Today’s analysis remains more or less in line with
yesterday. The markets are showing a clear signs of weariness at higher levels.
Expect the Markets to open on a flat note and look for directions. The chances
remains high that the Markets continues to see consolidation or even minor
correction as suggested clearly on the
technical charts by the lead indicators.
For today, the levels of 6190 and 6220 shall act as
immediate resistance on the Charts. The supports come in much lower at 6105 and
6075 levels.
The lead indicators clearly show weariness on the Charts. It
indicates that the Markets are again overdue for a correction. The RSI—Relative
Strength Index on the Daily Chart is 67.6644 and it does not show any failure
swings. However, NIFTY has made a new 14-day high but the RSI has not and this is
clear BEARISH DIVERGENCE. The Daily MACD still continues to trade above its
signal line but is moving towards a negative crossover.
On the derivative front, NIFTY May futures have continued to
show addition in Open Interest as it added 5.14 lakh shares or 2.05% in Open
Interest.
Having said this, we once again reiterate that the technical
lead Daily Charts very clearly show the Markets likely to lose steam in
immediate short term. It clearly indicates that weariness is seen at higher
levels and all this point towards imminent correction from higher levels. Its
another thing that the liquidity can still push the Markets higher but any such
up move shall mean high chances of equal sharp correction from higher levels.
Rising driving by liquidity is another thing, but such rise can mean extremely
risky and unhealthy for a retail trader and Markets as a whole.
All and all, we continue with our analysis on similar lines
like yesterday.
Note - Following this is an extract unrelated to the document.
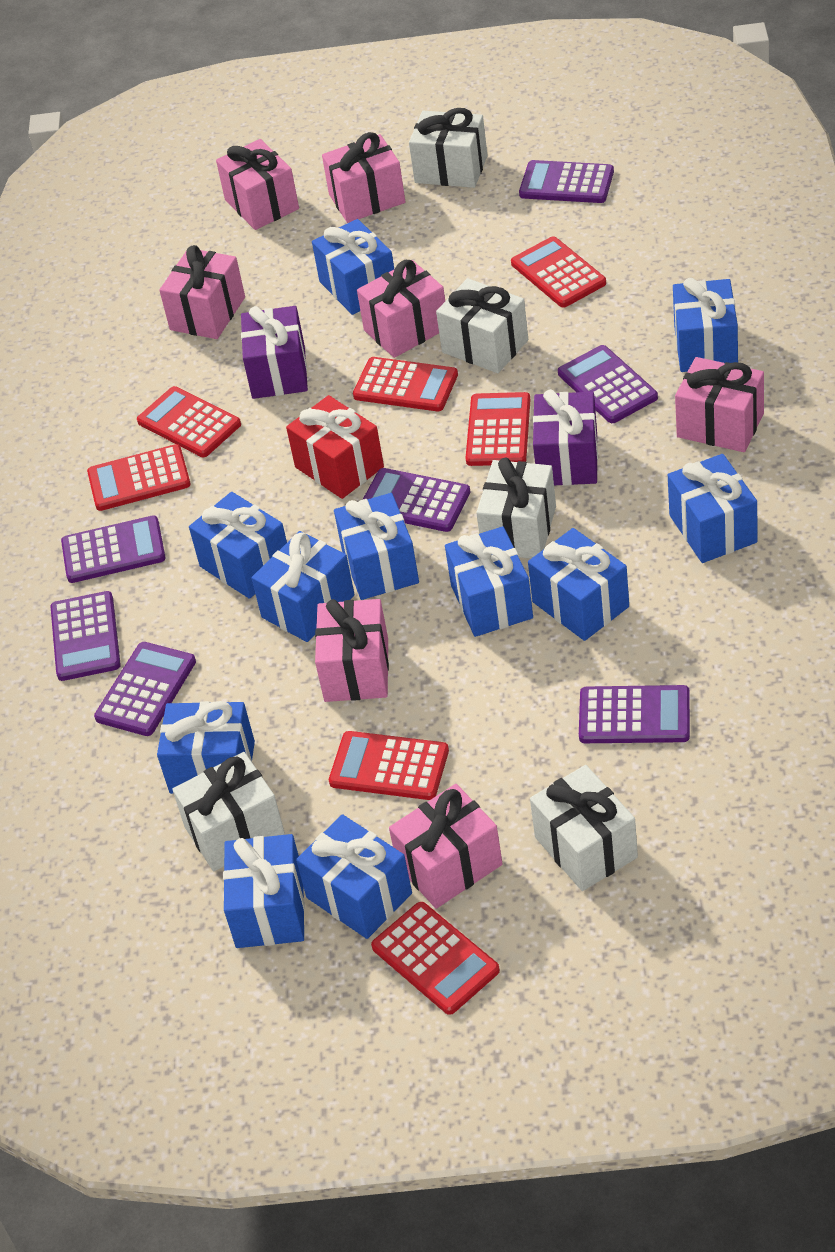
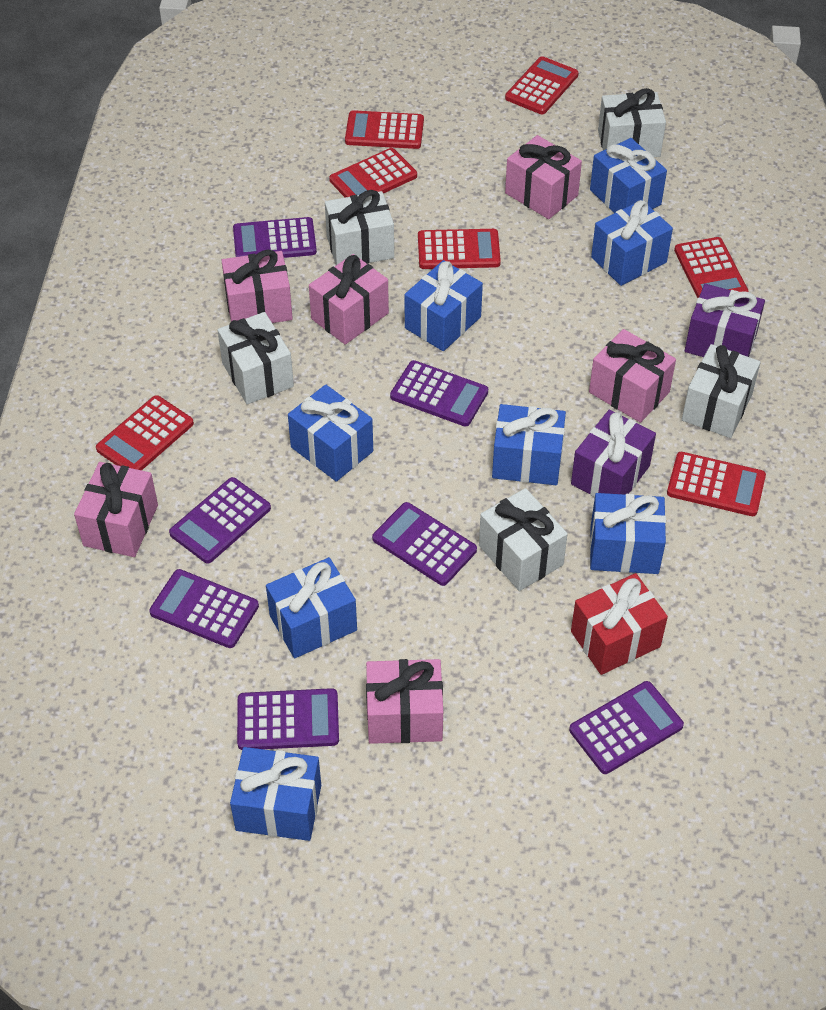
blue gift: [157,701,255,794] [189,492,287,599] [223,834,305,948] [251,531,355,642] [296,814,412,939] [312,219,394,315] [334,493,419,600] [445,526,533,637] [528,528,629,641] [668,454,757,563] [673,278,738,372] = 11 -> [230,747,321,841] [266,557,357,658] [288,384,373,482] [405,260,483,351] [492,404,566,485] [590,138,667,213] [590,493,666,574] [591,200,673,286] = 8
pink gift: [159,245,245,339] [216,139,299,230] [315,599,389,702] [322,132,405,223] [357,260,445,358] [389,784,503,909] [675,357,764,452] = 7 -> [74,462,158,557] [221,250,293,323] [309,254,389,345] [366,659,443,744] [505,135,582,219] [589,329,676,423] = 6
We reiterate that the Markets continue to show sharp negative /
bearish divergence on the Daily Charts and under such circumstances, no aggressive
purchases should be made even if the Markets continue to see some up move. The
Markets are likely to remain in arrange and also might witness correction at higher levels. While
avoiding any reckless purchases just because the Markets are showing up move,
any upside should be utilized to book profits on the long side. Overall,
continue to sound caution as the undertone suggests impending correction.